Penyusutan akibat faktor semisal itu terjadi di banyak tempat. Diitambah dengan penyusutan akibat faktor pengabaian yang sudah merupakan kenyataan umum, maka situs-situs peninggalan sejarah yang merupakan warisan yang kaya dengan berbagai makna dan pengetahuan itu ke depannya diprediksi akan semakin menciut, berbanding sejajar dengan surutnya kontribusi Aceh secara total dalam gerak perubahan dan perbaikan.

Aceh kini dan masa depan, sebagai konsekuensi dari itu semua, kemudian, menjadi ujung yang paling berseberangan dari Aceh silam, bukan dalam dimensi waktu, tapi dalam dimensi entitas (wujud) dan kualitasnya. Sehingga, perjalanan sejarah yang panjang yang telah ditempuh Aceh dalam mendesain dan membangun peradaban Islam di kawasan Asia Tenggara tampak pada akhirnya telah berujung ke titik nol--sebuah imbalan yang benar-benar tidak layak dari 'Aceh kini' kepada 'Aceh silam'; susu dibalas tuba!

Sementara di tataran database, penyusutan terjadi akibat kurangnya sarana pendukung yang memungkinkan perawatan database secara lebih baik dan lebih aman. Sebagian besar informasi mengenai kawasan-kawasan situs di Lhokseumawe akhirnya lenyap, dan bersamanya ikut raib pula draft kajian 'Iskripsi Teluk Samawi'. Hasbuna-Llah wa ni'mal Wakil.

Maka di disni, mungkin, perlu juga diungkapkan betapa beruntungnya mereka yang bekerja dalam bidang ini di negara-negara maju, di mana kemutlakan kepentingan pengetahuan sejarah telah diputuskan dan diyakini sejak waktu yang sudah lama sekali!

Datang dari Teluk Arab (Teluk Persia)
Dalam kondisi penyusutan yang memprihatinkan sebagaimana telah diutarakan, beberapa hal istimewa (aneh) yang ditemukan di kawasan-kawasan situs dalam wilayah Kota Lhokseumawe masih melekat kuat dalam ingatan, dan masih merupakan tanda tanya. Antara lain, tentang nama dan asal usul tokoh-tokoh 'mu'allim' (navigator), kebahasaan beberapa inskripsi, simbol-simbol serta beberapa model dekorasi yang terdapat pada berbagai batu nisan.

Di antara hal-hal istimewa (aneh) itu juga termasuk satu kata yang sempat dijumpai pada beberapa batu nisan di lokasi yang dikenal dengan Cot Geulumpang. Sebagaimana lainnya, makna kata tersebut juga telah menjadi sebuah rahasia yang tidak terpecahkan selama bertahun-tahun sekalipun sangat sederhana dan pendek; cuma terdiri dari tiga huruf Arab: ya', alif, ha', yang secara pasti dapat dilafal dengan: "Yah". Kata itu terpahat pada bagian puncak batu nisan.
######
BUTIR TUGAS A —
Kembalikan tanpa perubahan baris-baris catatan data, mulai dari baris pertama catatan dan berakhir pada baris yang memuat "Between 2017 and 2018, which is larger?".
Kutipan bacaan dan catatan data tidak saling berhubungan.

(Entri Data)
######
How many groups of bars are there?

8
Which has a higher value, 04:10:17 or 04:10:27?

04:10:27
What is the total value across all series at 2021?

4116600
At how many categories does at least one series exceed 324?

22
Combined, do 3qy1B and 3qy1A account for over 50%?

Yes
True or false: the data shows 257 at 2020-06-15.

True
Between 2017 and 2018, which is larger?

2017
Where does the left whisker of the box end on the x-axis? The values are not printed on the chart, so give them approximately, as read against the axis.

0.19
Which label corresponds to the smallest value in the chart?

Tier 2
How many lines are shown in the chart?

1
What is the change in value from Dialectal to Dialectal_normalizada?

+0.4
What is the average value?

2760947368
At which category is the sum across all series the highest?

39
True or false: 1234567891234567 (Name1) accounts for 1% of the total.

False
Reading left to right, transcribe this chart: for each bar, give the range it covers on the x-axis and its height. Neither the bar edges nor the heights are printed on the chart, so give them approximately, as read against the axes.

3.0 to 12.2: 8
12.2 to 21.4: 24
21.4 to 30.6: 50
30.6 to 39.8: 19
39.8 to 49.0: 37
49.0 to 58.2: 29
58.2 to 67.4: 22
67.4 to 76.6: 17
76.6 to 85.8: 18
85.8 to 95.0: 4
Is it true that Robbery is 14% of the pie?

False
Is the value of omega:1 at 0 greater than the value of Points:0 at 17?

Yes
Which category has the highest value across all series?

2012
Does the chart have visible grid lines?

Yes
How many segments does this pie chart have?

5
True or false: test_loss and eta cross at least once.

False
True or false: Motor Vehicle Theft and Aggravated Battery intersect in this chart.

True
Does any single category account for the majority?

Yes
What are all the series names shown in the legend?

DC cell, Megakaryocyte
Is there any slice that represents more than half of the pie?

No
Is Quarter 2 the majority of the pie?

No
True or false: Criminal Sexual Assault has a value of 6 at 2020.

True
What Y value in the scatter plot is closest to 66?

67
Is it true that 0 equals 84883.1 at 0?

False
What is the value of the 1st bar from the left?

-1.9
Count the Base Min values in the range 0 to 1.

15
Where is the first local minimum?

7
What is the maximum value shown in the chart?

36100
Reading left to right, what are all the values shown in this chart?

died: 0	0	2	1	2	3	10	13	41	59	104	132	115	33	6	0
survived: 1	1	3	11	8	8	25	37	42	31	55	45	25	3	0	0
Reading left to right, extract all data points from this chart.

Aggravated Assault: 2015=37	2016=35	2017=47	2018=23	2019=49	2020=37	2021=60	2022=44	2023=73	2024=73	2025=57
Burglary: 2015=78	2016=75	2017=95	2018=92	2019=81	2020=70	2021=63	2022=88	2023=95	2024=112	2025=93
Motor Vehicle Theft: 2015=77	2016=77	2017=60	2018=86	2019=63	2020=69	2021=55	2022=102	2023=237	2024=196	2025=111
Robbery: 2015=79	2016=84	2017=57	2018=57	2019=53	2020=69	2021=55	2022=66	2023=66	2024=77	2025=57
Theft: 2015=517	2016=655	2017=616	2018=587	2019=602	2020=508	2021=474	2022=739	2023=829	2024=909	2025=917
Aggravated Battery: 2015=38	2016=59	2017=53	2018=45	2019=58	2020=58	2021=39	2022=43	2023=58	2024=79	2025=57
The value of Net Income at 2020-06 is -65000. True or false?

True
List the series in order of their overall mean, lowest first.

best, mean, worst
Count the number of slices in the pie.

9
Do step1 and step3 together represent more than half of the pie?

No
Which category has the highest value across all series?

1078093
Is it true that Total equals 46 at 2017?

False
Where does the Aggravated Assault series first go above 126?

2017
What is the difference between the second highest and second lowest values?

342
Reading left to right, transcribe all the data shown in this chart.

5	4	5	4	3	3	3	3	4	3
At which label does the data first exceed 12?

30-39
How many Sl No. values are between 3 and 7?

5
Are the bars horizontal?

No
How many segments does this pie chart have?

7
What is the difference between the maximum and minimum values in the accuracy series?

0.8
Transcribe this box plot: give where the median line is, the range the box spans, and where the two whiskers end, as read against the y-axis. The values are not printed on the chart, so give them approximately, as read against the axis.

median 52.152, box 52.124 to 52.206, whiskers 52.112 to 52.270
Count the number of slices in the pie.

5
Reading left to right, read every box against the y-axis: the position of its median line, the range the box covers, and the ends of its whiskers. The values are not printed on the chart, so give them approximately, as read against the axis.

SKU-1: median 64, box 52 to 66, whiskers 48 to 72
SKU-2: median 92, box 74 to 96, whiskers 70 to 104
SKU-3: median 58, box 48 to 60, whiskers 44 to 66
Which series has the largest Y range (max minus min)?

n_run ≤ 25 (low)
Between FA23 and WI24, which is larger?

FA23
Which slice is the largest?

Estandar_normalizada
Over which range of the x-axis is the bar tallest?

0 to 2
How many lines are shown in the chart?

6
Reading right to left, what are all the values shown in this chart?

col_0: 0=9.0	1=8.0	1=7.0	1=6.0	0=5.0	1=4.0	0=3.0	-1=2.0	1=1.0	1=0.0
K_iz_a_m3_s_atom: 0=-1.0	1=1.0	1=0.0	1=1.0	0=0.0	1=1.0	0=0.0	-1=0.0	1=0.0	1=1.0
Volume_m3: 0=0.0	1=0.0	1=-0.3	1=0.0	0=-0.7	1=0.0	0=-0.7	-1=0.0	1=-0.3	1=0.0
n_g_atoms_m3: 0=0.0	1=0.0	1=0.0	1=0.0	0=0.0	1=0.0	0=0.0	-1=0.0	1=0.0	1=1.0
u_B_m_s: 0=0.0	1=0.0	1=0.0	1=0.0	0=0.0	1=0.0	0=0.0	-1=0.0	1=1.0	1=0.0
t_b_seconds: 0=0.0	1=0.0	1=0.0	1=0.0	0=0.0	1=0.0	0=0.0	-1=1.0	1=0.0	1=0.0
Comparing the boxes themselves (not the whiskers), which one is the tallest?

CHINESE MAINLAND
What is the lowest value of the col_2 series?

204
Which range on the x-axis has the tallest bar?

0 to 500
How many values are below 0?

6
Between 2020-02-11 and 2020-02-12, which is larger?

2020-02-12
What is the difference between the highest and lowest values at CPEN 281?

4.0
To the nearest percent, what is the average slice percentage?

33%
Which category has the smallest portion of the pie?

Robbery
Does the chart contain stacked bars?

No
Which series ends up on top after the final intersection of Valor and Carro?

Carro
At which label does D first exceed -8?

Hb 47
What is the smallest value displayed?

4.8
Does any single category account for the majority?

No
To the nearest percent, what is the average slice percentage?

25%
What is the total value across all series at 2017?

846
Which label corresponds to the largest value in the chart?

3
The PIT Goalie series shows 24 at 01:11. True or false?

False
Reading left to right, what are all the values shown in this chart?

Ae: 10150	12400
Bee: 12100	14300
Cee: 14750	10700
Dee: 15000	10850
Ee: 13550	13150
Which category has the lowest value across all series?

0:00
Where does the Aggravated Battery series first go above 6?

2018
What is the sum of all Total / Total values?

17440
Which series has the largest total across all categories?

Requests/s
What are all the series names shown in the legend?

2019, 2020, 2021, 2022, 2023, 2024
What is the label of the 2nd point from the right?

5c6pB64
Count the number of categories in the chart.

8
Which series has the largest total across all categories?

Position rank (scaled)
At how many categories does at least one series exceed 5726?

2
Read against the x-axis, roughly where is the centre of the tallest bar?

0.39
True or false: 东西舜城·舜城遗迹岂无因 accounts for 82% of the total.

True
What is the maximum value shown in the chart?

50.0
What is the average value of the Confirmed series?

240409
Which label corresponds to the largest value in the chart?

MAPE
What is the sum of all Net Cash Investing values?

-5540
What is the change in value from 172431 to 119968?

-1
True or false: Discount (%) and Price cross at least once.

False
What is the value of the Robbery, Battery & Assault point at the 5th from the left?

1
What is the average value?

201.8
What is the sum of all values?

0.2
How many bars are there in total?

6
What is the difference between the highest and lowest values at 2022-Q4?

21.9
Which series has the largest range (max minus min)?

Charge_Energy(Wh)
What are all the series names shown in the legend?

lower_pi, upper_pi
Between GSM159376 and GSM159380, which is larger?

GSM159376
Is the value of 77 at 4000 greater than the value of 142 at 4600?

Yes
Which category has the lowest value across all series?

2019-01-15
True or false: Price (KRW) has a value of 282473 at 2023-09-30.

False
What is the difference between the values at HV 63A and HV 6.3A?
######
BUTIR TUGAS B —
Menurut kutipan bacaan tentang situs sejarah Aceh, di lokasi mana kata tiga huruf Arab yang dilafalkan "Yah" dijumpai pada beberapa batu nisan?

JAWABAN LATIHAN A —
How many groups of bars are there?

8
Which has a higher value, 04:10:17 or 04:10:27?

04:10:27
What is the total value across all series at 2021?

4116600
At how many categories does at least one series exceed 324?

22
Combined, do 3qy1B and 3qy1A account for over 50%?

Yes
True or false: the data shows 257 at 2020-06-15.

True
Between 2017 and 2018, which is larger?

JAWABAN LATIHAN B —
Di lokasi yang dikenal dengan Cot Geulumpang.